---------- Extracted entries ----------
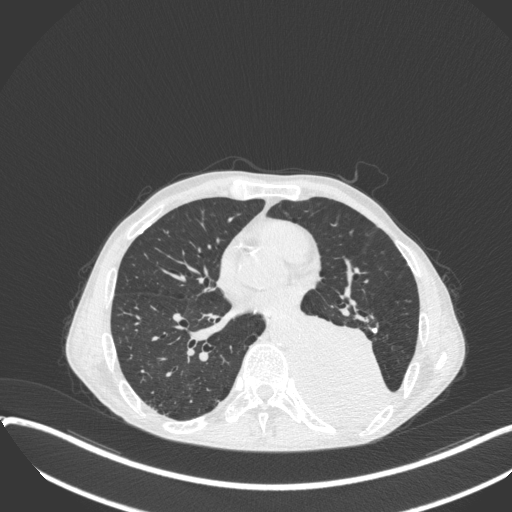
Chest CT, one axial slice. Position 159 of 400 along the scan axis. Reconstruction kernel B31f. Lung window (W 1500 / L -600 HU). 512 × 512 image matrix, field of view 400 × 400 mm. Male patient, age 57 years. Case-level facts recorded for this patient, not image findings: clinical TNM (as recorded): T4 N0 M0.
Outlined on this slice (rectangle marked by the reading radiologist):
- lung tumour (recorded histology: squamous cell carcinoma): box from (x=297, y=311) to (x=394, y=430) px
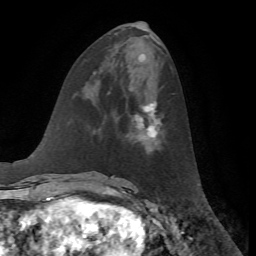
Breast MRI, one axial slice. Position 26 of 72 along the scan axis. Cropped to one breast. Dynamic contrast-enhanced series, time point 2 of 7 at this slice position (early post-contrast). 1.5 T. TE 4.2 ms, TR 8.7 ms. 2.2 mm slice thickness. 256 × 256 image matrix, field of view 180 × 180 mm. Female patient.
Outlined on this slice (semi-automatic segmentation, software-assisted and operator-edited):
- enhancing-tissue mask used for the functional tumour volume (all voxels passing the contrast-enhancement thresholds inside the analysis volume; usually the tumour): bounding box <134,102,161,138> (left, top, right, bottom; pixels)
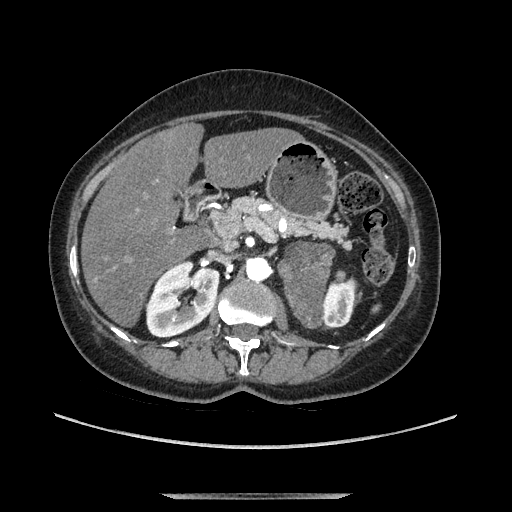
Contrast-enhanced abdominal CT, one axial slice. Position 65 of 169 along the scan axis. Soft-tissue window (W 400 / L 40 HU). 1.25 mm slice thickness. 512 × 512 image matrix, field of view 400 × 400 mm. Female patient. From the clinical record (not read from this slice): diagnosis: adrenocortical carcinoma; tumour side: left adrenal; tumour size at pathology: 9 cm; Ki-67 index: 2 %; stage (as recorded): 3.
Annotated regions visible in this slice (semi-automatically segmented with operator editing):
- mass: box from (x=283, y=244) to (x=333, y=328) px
----------
---------- Extracted entries ----------
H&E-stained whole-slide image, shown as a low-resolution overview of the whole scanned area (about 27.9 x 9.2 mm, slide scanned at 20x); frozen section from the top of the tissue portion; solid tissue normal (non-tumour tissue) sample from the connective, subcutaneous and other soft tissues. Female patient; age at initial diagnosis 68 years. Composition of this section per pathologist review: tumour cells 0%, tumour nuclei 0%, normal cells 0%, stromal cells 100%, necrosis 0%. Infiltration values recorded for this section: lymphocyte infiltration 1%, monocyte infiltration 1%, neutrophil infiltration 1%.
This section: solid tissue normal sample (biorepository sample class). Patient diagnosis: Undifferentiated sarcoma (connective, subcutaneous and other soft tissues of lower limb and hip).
----------
---------- Extracted entries ----------
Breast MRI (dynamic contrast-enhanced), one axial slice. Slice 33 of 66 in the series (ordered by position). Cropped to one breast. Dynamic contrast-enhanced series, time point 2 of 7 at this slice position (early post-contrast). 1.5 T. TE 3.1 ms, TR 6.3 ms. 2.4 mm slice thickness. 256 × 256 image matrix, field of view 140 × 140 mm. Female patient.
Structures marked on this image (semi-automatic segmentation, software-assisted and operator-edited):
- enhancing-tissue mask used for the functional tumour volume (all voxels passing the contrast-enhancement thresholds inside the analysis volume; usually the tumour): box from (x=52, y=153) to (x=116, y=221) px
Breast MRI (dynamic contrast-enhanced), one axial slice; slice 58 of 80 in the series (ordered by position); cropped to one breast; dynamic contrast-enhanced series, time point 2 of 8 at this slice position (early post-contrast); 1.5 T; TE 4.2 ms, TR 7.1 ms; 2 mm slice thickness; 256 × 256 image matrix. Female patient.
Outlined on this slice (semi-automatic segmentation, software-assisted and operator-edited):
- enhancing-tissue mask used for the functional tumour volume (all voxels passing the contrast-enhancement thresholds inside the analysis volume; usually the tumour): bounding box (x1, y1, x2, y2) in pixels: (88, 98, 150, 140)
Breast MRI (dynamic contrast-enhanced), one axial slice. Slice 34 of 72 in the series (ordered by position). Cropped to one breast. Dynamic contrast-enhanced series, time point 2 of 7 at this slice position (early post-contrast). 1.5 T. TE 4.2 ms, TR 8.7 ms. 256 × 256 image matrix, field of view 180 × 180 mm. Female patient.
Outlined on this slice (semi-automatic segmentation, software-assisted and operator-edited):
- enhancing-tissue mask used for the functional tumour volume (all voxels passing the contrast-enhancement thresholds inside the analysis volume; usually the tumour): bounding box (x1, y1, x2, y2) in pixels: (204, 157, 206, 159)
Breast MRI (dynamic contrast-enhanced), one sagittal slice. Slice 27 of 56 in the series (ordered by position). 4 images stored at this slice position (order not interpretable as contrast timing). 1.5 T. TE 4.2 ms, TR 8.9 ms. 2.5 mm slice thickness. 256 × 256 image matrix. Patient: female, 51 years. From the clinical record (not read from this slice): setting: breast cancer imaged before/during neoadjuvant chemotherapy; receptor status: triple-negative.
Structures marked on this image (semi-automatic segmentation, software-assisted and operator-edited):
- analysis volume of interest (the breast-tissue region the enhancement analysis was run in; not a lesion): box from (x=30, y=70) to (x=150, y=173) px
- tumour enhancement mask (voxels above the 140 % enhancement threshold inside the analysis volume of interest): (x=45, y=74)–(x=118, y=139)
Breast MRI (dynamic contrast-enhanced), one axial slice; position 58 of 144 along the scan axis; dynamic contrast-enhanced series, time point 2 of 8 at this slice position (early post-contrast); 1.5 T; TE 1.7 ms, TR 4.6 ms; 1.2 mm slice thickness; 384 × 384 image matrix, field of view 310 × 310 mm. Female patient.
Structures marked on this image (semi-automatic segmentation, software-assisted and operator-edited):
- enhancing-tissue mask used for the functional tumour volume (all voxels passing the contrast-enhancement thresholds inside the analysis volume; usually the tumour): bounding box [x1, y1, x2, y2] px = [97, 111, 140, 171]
----------
Activity :: Copy exactly, without pictures, the lines above from the one with "right, bottom; pixels)" down to the one with "- mass: box", inclusive.

Exercise solution ::
- enhancing-tissue mask used for the functional tumour volume (all voxels passing the contrast-enhancement thresholds inside the analysis volume; usually the tumour): bounding box <134,102,161,138> (left, top, right, bottom; pixels)
Contrast-enhanced abdominal CT, one axial slice. Position 65 of 169 along the scan axis. Soft-tissue window (W 400 / L 40 HU). 1.25 mm slice thickness. 512 × 512 image matrix, field of view 400 × 400 mm. Female patient. From the clinical record (not read from this slice): diagnosis: adrenocortical carcinoma; tumour side: left adrenal; tumour size at pathology: 9 cm; Ki-67 index: 2 %; stage (as recorded): 3.
Annotated regions visible in this slice (semi-automatically segmented with operator editing):
- mass: box from (x=283, y=244) to (x=333, y=328) px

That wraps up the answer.